*EXERCISE DESCRIPTION:* Turn every line of text in the records below into a single numbered list, skipping any blank lines. Omit the pictures.

*GIVEN RECORDS:*
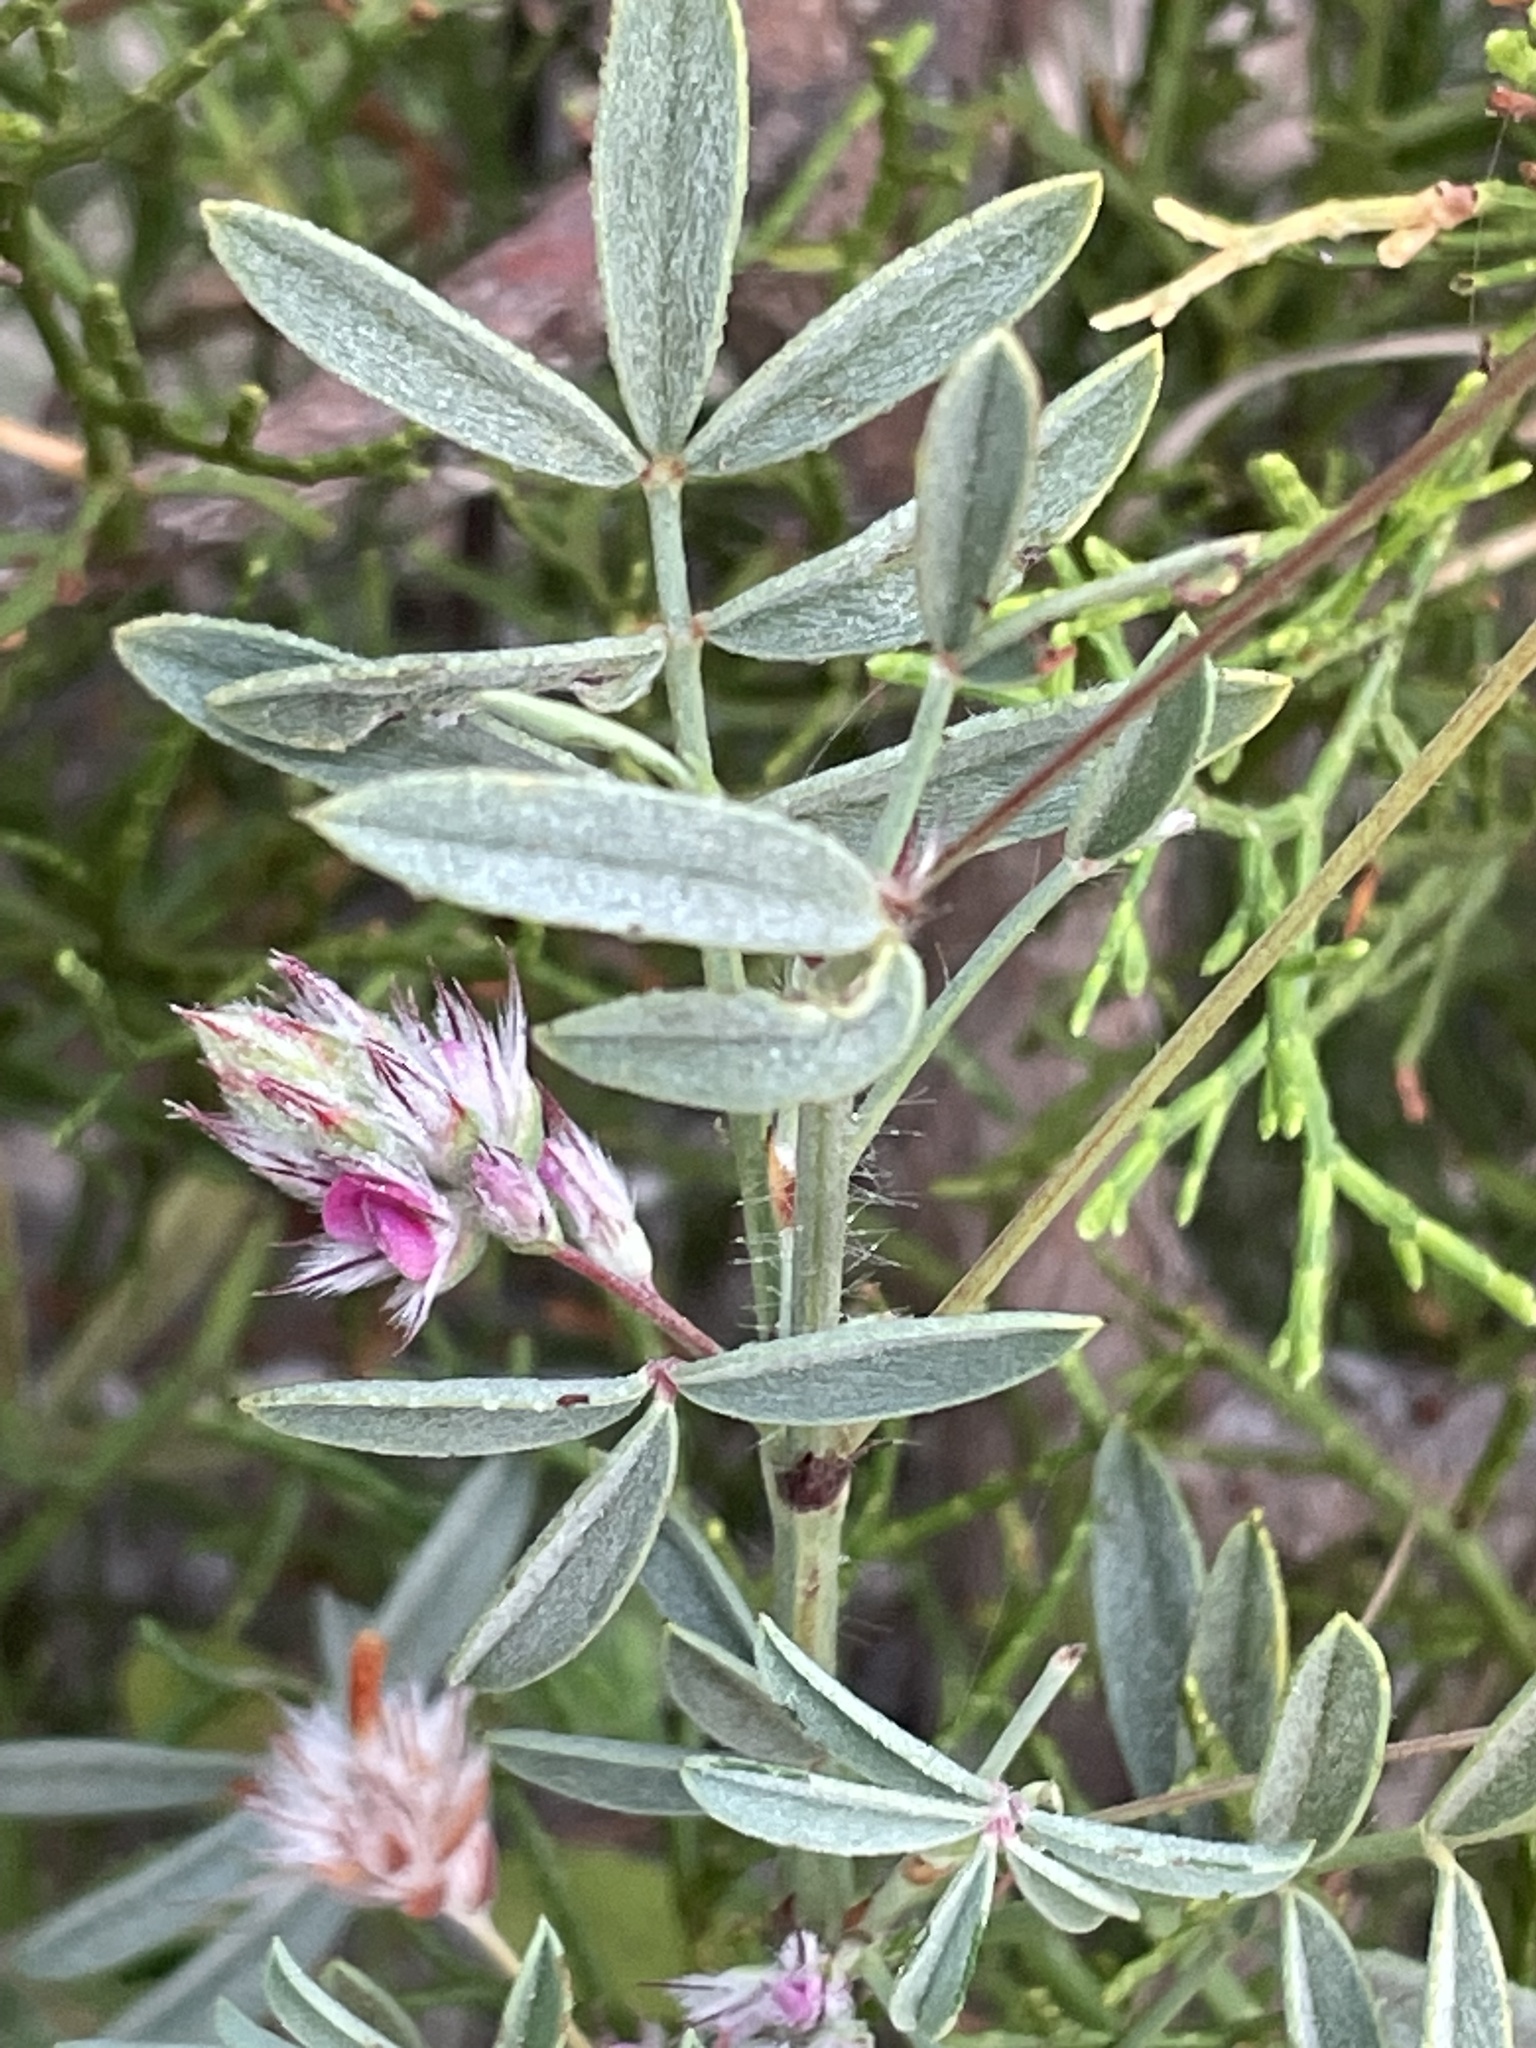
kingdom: Plantae
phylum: Tracheophyta
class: Magnoliopsida
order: Fabales
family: Fabaceae
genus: Ebenus
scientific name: Ebenus pinnata
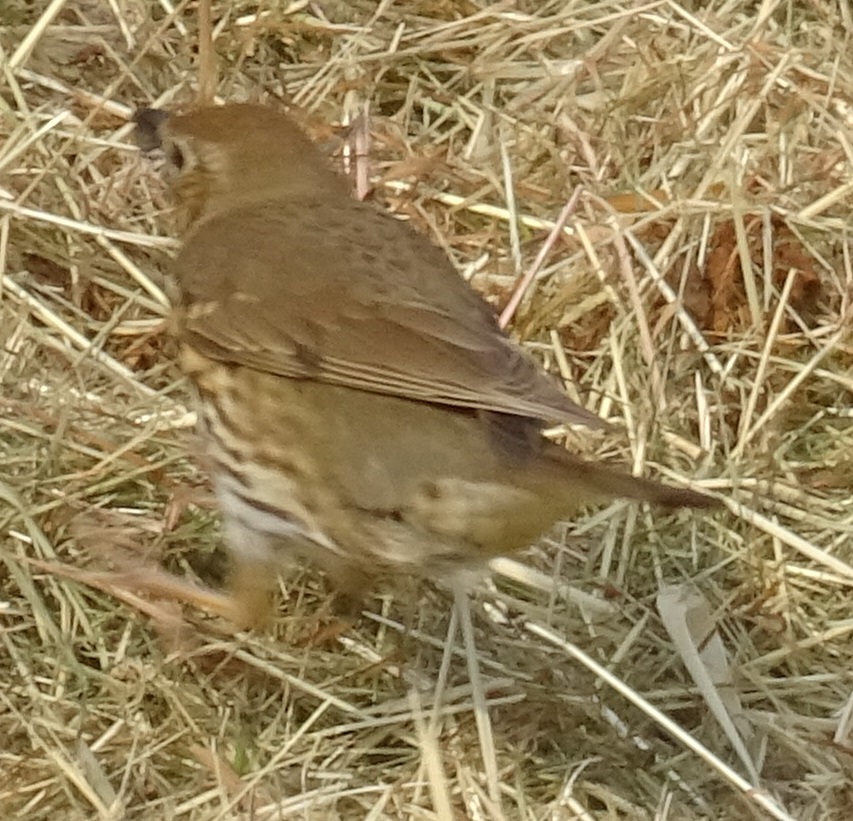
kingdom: Animalia
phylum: Chordata
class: Aves
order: Passeriformes
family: Turdidae
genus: Turdus
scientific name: Turdus philomelos
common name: Song thrush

*FULL SOLUTION:*
1. kingdom: Plantae
2. phylum: Tracheophyta
3. class: Magnoliopsida
4. order: Fabales
5. family: Fabaceae
6. genus: Ebenus
7. scientific name: Ebenus pinnata
8. kingdom: Animalia
9. phylum: Chordata
10. class: Aves
11. order: Passeriformes
12. family: Turdidae
13. genus: Turdus
14. scientific name: Turdus philomelos
15. common name: Song thrush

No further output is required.